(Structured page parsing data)
• • •

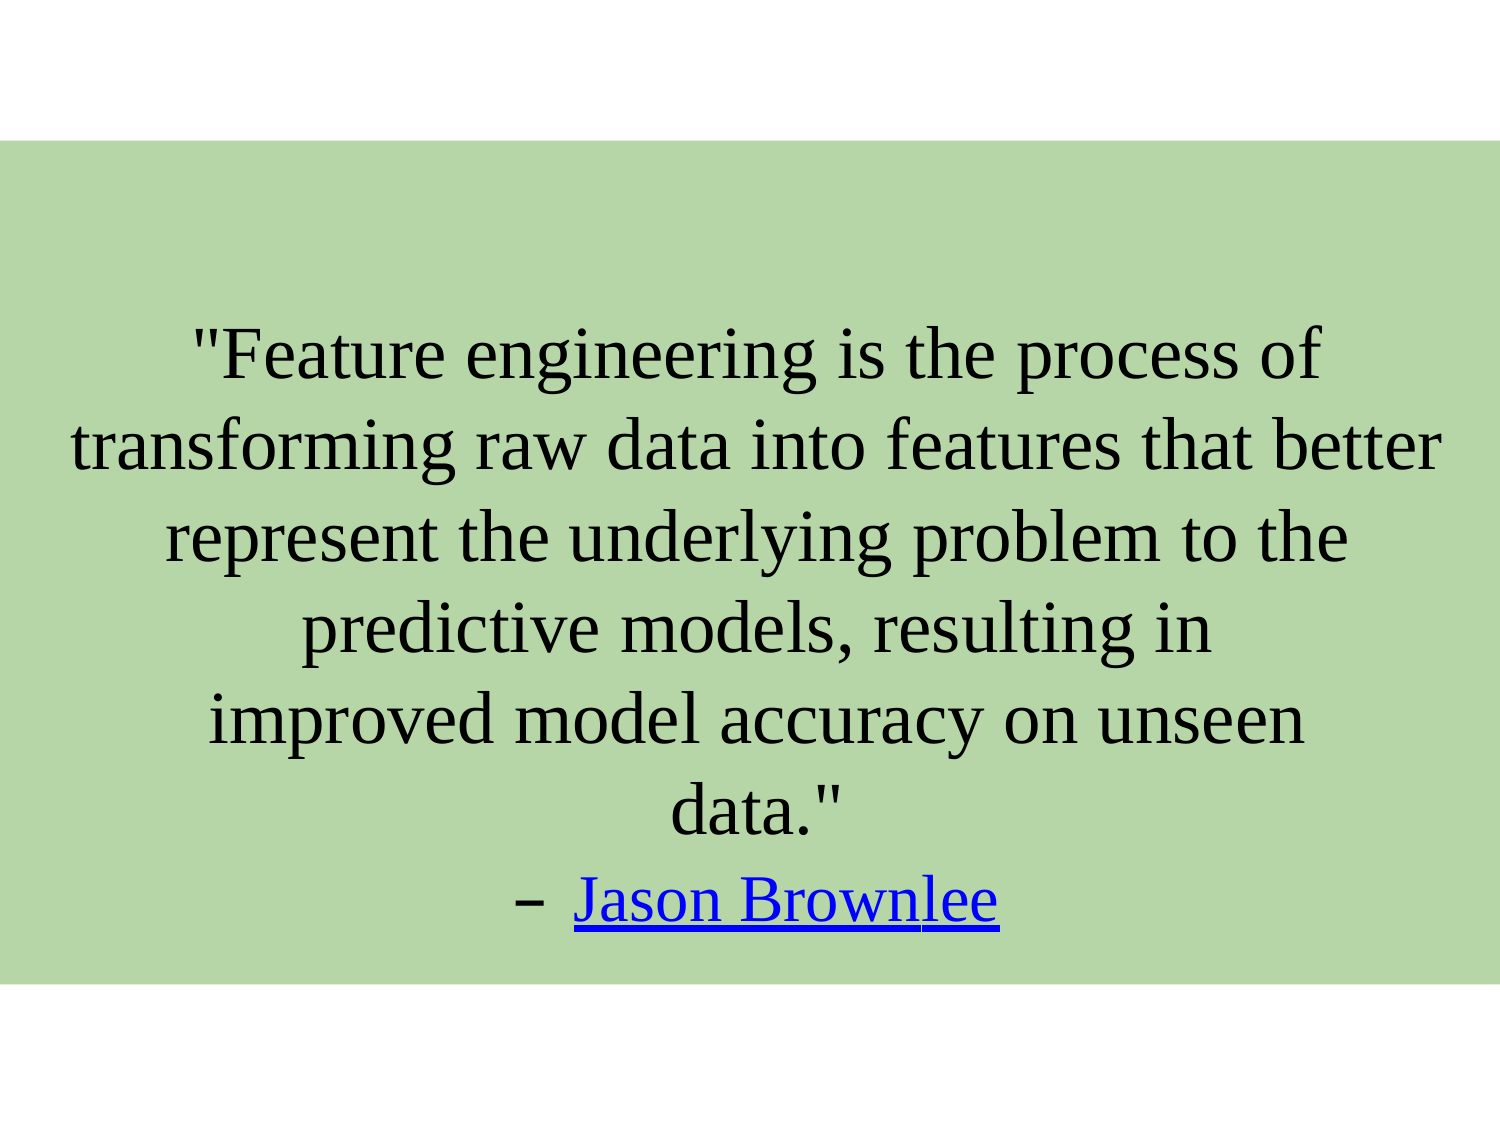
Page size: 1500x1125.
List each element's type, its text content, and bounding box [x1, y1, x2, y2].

text_box "Feature engineering is the process of transforming raw data into features that better [70, 303, 1444, 485]
text_box represent the underlying problem to the predictive models, resulting in improved model accuracy on unseen data." – Jason Brownlee [147, 485, 1366, 935]
text_box [0, 140, 1500, 985]
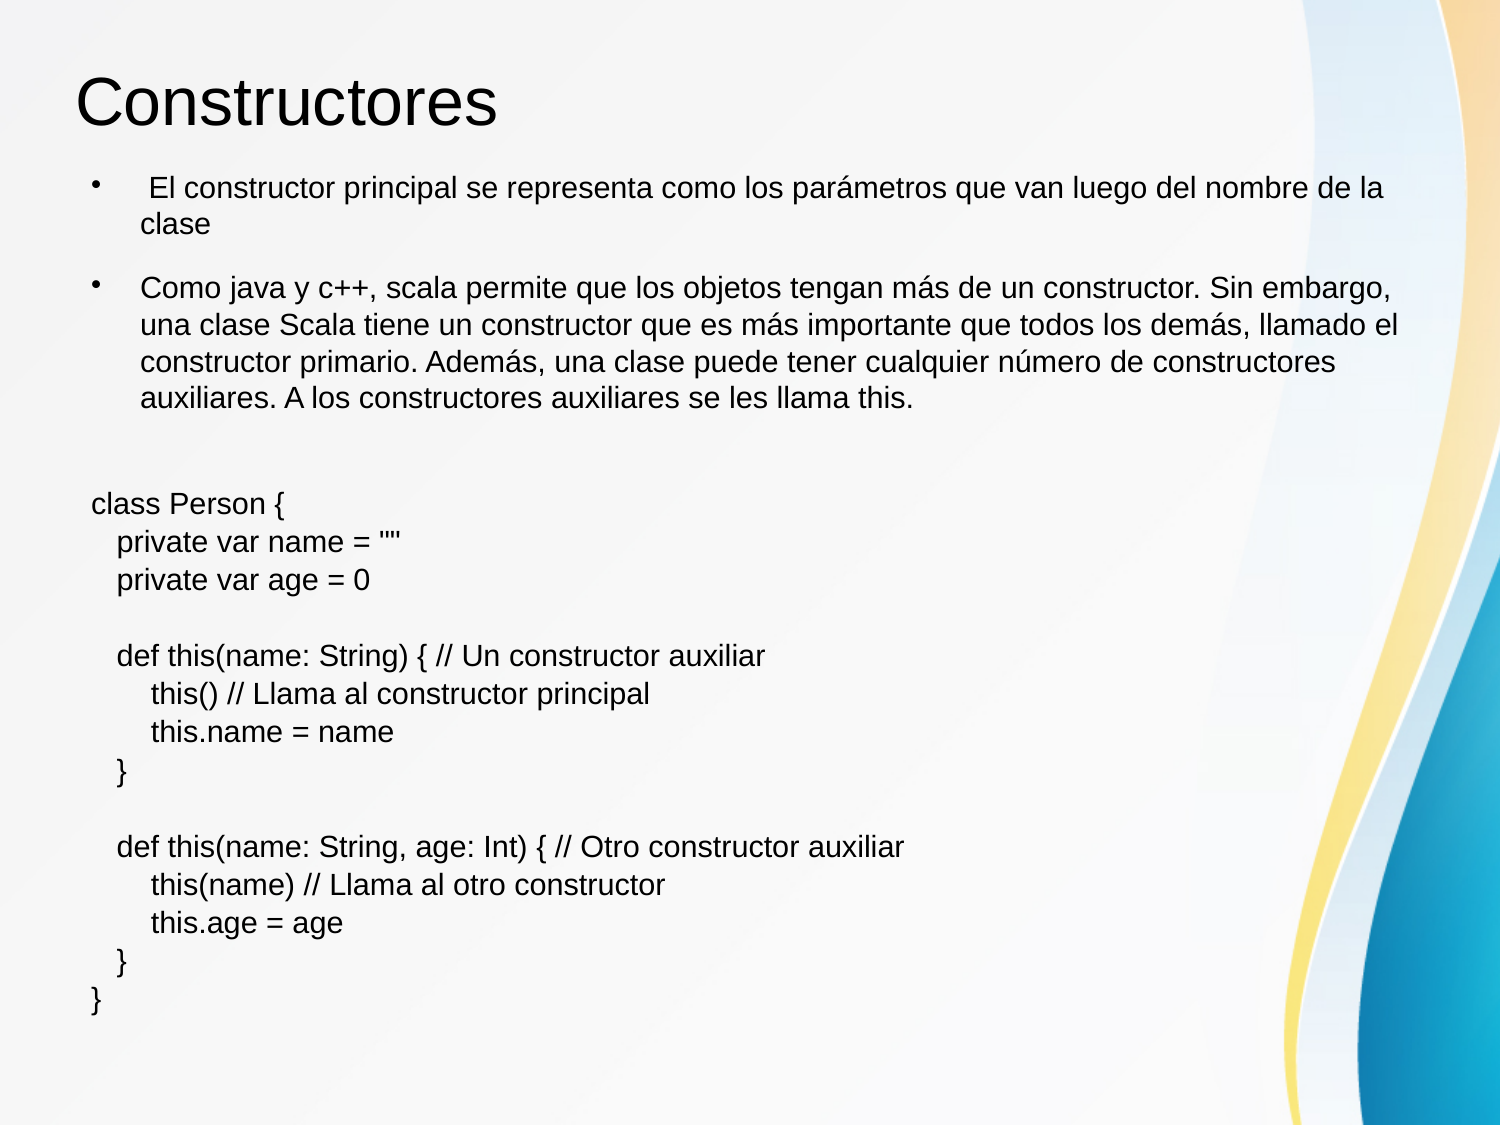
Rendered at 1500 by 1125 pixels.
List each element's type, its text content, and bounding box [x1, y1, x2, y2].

• • •

# [PROBLEM REQUIREMENTS]
Reproduce all lines above exactly. Leave the images out.

# [WRITTEN SOLUTION]
Page size: 1500x1125.
List each element's type, its text content, and bounding box [x1, y1, x2, y2].

text_box "Feature engineering is the process of transforming raw data into features that better [70, 303, 1444, 485]
text_box represent the underlying problem to the predictive models, resulting in improved model accuracy on unseen data." – Jason Brownlee [147, 485, 1366, 935]
text_box [0, 140, 1500, 985]
Rendered at 1500 by 1125 pixels.
List each element's type, its text content, and bounding box [x1, y1, x2, y2].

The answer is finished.